Currently, one passive vaccine is available, palivizumab (Synergis), licensed for use in high-risk infants [26]. It prevents roughly 50% of RSV related hospitalizations in premature infants, however, it is costly and must be administered monthly over the infant’s first 5-month RSV season. Palivizumab is a humanized monoclonal antibody directed against the “postfusion” form of the RSV F protein. Other monoclonal antibodies are currently in development that recognize the prefusion F protein and therefore are more effective at neutralizing RSV. These antibodies are also stabilized so that multiple doses are not necessary.

Trials for two monoclonal antibodies that target RSV-F are currently underway, both of which have a longer half-life than palivizumab. One, developed by AstraZeneca and licensed to Sanofi, is nirsevimab (also known as MEDI8897).
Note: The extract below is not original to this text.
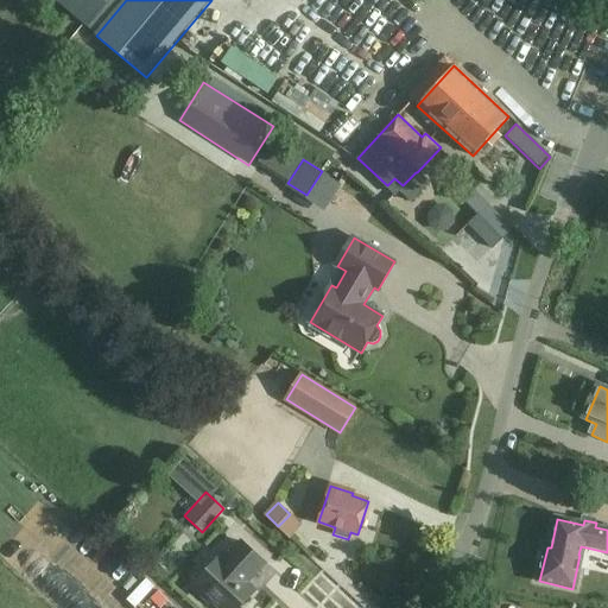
[(239,607),(254,591),(246,583),(264,564),(241,543),(223,563),(219,559),(192,588),(209,603),(211,601),(219,607),(239,607)]
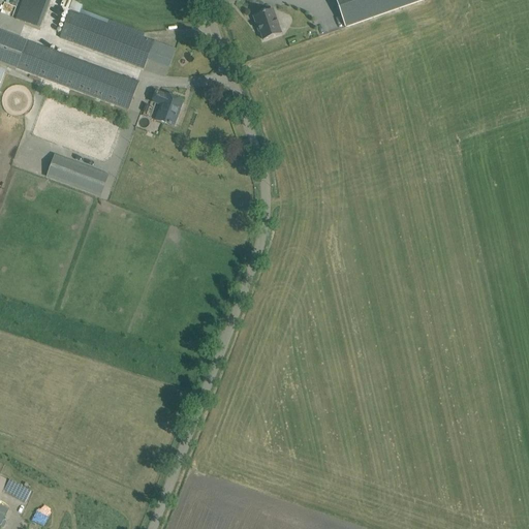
[(62,32),(59,38),(144,69),(147,60),(151,50),(154,41),(144,38),(145,33),(82,9),(83,6),(81,5),(73,1),(70,0),(65,0),(62,9),(69,11),(67,16),(62,32)]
The other is MK-1654 (Merck). Unfortunately, both are currently being investigated only for use in the infant population [26]. A more promising development for older patients is the successful engineering of a stabilized pre-fusion conformation of RSV-F [26,27]. Several subunit vaccines utilizing recombinant RSV-F are currently undergoing clinical trials, and unlike passive immunizations these subunit vaccines target a wider population. GlaxoSmithKline recently revealed that the open label, phase 2B study of their over-60s vaccine, RSVPreF3 OA (RSV pre-F adjuvanted with AS03) resulted in significant efficacy. Furthermore, Pfizer is currently conducting a phase 3 trial of a pre-F sub-unit vaccine for adults 60 years and older (ClinicalTrials.gov: NCT05035212), with study completion estimated for June 2023 [26]. Bavarian Nordic and Jansen, in addition, are also conducting trials on potential RSV vaccines for adults.

6. Conclusions

Clinicians often overlook the contribution of RSV to morbidity and mortality in adults. Excluding the pediatric population, RSV is linked to roughly 250,000 deaths annually [3,28]. Though researchers and epidemiologists have made considerable progress in understanding the burden of RSV-related disease in adults, much remains yet to be discovered. For instance, data regarding RSV in developing countries is lacking. No studies exist on the incidence of RSV in any developing country [15]. This is particularly problematic when preparing global estimates of disease burden because the implications of LRIs are generally higher in older adults in developing countries. Dependence on solid fuels, malnourishment, immune-impairment, and lower socioeconomic status of the populations are all contributors to this disparity [29]. Moreover, characterizing the burden of RSV-related disease in adults depends on obtaining accurate statistics on the incidence, hospitalization rate, and hospital mortality rates of RSV infected adults in developing nations. Though influenza has traditionally received more attention due to its higher prevalence and the attendant ease of diagnosis, there is mounting evidence that RSV infection is actually associated with worse outcomes and greater medical resource utilization than influenza infected patients [3,5,22]. As recognition of RSV-associated illness continues to grow, it is likely that our understanding of its importance will as well.